BROWN, J. The charter, for the breach of which the above libel is filed, provided that the Caroline Miller should bring a cargo of lumber from Fernandina at a fixed rate. The libelants, who are the charterers, had employed the vessel on her two previous trips. When the vessel arrived at Fernandina, it was agreed between the parties by a further arrangement, not in writing, that she should take a cargo of railroad ties to Philadelphia, which she accordingly did. The respondent contends that this was a Substitute for the agreement to take a cargo of lumber. The libelants contend that it was an agreement for an independent trip, 863to be made before executing the written charter for carrying the lumber. Their witnesses testify that in the negotiation for the Cargo of railroad ties it was explicitly provided that that trip should not affect the charter fur the cargo of lumber. The witness for the respondent denies that there was any such condition, and asserts that it was understood to be a substitute for the charter.

In the details of the testimony there are doubtless to be found some circumstances tending to corroborate each.

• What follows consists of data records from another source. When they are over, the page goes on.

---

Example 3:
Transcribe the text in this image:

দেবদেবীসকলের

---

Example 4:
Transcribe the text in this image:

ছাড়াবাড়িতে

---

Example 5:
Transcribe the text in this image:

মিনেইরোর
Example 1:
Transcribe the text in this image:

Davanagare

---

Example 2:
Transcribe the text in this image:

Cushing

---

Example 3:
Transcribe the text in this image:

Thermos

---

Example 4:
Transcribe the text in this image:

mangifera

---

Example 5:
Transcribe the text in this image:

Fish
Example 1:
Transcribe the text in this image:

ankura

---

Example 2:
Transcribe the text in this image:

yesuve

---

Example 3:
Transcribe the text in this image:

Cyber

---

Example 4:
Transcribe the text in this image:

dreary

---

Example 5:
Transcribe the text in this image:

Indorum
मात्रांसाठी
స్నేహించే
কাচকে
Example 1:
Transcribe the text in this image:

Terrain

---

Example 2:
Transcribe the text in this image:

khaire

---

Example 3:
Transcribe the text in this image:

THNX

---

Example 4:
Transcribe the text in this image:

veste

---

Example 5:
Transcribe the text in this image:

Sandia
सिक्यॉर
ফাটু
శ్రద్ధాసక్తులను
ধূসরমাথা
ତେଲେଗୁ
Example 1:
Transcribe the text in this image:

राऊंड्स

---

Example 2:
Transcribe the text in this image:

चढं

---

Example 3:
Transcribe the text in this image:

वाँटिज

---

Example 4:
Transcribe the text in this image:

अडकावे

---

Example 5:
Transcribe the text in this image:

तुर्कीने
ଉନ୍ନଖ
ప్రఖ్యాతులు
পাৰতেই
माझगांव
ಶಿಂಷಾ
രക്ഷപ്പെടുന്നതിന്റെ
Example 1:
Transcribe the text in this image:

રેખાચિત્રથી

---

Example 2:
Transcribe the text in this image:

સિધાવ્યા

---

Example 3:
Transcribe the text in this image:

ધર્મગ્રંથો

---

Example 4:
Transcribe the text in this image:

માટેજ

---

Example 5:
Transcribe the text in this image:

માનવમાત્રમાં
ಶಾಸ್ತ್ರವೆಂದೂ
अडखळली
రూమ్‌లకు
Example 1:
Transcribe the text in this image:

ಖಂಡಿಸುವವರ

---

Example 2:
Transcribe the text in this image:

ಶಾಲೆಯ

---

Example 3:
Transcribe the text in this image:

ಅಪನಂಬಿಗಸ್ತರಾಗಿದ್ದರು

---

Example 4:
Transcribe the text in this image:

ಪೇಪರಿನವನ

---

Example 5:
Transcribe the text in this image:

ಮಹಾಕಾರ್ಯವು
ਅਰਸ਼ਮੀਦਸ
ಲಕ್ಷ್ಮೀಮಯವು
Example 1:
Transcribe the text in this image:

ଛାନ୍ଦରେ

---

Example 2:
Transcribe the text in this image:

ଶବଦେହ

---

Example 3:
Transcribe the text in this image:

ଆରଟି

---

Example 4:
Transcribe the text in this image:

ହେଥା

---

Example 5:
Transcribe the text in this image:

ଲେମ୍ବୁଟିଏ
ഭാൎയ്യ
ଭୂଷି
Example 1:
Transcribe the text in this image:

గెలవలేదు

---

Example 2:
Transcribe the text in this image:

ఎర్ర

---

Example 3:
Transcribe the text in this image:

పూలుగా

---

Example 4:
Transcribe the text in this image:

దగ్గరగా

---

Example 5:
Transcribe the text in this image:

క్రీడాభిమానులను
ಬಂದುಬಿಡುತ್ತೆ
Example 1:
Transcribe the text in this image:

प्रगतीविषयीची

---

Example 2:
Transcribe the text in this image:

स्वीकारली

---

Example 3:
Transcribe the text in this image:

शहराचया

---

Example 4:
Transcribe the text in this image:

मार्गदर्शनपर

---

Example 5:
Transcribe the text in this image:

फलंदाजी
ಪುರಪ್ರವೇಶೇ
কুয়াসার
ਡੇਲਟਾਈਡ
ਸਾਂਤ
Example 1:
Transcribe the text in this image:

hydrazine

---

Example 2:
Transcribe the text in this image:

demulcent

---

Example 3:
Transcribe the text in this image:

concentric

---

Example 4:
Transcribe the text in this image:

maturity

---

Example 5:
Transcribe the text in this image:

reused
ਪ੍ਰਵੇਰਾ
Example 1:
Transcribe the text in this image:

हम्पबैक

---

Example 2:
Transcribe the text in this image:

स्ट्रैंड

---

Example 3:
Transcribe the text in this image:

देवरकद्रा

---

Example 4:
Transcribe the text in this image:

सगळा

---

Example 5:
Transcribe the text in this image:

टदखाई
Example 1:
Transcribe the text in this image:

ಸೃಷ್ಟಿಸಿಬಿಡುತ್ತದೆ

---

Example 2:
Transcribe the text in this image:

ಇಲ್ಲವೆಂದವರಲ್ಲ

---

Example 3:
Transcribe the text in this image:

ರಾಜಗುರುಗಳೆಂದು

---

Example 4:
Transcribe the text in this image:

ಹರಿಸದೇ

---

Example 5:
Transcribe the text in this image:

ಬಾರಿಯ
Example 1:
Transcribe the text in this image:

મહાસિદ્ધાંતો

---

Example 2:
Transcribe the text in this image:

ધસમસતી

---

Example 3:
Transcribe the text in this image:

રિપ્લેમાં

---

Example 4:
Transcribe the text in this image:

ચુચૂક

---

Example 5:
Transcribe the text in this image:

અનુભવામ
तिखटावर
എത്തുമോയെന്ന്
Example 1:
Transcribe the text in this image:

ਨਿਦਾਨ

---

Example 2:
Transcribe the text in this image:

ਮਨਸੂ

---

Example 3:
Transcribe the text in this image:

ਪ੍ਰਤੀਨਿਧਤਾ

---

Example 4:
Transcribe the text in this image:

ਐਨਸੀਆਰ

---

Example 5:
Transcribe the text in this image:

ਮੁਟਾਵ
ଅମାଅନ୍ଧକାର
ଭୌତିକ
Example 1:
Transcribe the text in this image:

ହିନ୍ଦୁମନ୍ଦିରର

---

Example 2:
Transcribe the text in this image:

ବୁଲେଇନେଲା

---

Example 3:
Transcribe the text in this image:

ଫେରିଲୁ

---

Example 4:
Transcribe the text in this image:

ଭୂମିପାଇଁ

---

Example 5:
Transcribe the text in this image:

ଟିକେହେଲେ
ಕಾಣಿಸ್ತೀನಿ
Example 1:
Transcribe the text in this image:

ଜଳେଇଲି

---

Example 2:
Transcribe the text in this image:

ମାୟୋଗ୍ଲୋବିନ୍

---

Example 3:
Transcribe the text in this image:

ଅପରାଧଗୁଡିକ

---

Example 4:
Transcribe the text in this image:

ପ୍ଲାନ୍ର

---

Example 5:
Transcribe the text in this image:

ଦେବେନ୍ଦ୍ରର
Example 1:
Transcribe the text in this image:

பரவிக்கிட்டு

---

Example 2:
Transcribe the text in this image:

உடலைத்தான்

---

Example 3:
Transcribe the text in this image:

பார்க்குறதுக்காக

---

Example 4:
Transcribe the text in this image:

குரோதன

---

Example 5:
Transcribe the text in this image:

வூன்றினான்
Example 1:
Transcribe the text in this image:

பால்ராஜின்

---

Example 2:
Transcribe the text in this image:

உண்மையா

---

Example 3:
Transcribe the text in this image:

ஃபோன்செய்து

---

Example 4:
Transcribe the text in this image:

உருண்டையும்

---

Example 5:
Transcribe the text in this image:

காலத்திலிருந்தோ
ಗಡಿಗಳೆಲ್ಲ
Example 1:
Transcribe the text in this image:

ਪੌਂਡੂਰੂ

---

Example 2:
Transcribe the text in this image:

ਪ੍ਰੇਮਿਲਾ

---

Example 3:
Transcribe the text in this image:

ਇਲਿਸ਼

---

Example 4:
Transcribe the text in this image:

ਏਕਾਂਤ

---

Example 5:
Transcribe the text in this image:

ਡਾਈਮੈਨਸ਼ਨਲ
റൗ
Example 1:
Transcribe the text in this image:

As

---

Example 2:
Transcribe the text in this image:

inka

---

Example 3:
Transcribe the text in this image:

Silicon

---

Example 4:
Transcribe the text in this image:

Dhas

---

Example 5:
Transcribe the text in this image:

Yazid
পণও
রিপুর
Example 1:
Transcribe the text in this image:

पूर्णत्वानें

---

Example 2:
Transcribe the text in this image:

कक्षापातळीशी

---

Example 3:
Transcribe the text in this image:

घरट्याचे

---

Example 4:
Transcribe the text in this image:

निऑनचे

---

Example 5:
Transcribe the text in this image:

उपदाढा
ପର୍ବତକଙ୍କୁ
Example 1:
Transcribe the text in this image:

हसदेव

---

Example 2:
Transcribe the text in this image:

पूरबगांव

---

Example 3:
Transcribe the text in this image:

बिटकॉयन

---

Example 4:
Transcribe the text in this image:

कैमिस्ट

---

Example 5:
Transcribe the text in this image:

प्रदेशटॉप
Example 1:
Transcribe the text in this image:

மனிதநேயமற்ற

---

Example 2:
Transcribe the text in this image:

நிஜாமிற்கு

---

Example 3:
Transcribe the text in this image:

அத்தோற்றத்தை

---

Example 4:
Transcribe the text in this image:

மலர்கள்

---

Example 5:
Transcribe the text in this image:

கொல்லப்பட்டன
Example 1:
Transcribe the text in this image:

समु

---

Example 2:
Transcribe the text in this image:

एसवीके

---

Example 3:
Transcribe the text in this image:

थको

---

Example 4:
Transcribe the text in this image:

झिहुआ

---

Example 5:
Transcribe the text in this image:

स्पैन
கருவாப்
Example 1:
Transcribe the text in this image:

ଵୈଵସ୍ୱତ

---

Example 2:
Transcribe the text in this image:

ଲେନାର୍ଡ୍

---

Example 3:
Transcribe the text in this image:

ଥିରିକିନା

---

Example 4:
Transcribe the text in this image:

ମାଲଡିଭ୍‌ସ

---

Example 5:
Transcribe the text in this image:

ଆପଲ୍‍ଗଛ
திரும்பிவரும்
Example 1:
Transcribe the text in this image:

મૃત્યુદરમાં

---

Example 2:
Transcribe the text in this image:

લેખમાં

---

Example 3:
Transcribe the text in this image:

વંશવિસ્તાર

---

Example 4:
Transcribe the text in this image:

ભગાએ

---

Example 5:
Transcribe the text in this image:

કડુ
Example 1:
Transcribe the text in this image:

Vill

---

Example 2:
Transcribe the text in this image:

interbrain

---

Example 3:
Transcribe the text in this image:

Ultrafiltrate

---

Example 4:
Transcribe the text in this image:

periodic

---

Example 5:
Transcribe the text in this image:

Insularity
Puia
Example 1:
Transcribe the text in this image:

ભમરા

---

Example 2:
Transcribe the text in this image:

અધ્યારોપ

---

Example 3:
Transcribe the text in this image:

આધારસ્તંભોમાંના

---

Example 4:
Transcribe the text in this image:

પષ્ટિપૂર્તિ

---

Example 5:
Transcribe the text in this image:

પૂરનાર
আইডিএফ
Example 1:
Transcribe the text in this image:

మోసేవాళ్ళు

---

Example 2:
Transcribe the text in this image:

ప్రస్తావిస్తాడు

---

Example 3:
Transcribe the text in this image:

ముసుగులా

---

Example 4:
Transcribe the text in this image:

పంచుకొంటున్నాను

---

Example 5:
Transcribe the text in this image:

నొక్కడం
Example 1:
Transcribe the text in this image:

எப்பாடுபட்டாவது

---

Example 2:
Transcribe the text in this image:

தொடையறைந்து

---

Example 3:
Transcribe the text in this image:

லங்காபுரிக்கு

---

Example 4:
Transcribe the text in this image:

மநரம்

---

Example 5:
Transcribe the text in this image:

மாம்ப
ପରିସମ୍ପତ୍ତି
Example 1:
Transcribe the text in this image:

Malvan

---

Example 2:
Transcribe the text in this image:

On the one hand, all the prior charters of the ship between the same parties had been in writing. On the other hand, as the agreement for the transportation of the ties was not made until about the time of the arrival of the vessel at Fernandina, and as she was to enter immediately upon the performance of that contract by loading at Fernandina, and was so ordered, there was not the same need of a written contract as in the other cases providing for a future voyage. The libelants, moreover, were under a definite contract with other parties to transport the lumber by a given date; so that it is scarcely probable that they would intend to abandon the existing charter of the vessel for carrying the lumber by substituting ties, and leave the transportation of lumber in fulfillment of their contract wholly unprovided for. The particular time when the lumber was to be transported was not stated in the charter; so that the transportation of the ties first, did not require any modification of the written charter as to the lumber. The written charter was an agreement to carry a particular cargo. Confessedly, that specific cargo has not been carried. The burden of proof to show that something different from what was agreed on in writing has been done and accepted as a substitute for it rests on the party that alleges the substitute. Upon evidence so evenly balanced, and looking also at the various circumstances, I do not think the respondent has made out the substitution by any preponderance of proof; and the written charter, as it stands, must there fore prevail. The respondent, having refused to send a vessel to take the lumber as required by the libelant under the written charter, must there fore be held bound to pay the difference in freight, for which amount, with interest, the libelants are entitled to a decree.

1 Reported by Edward O. Benedict, Esq., of the New York bar.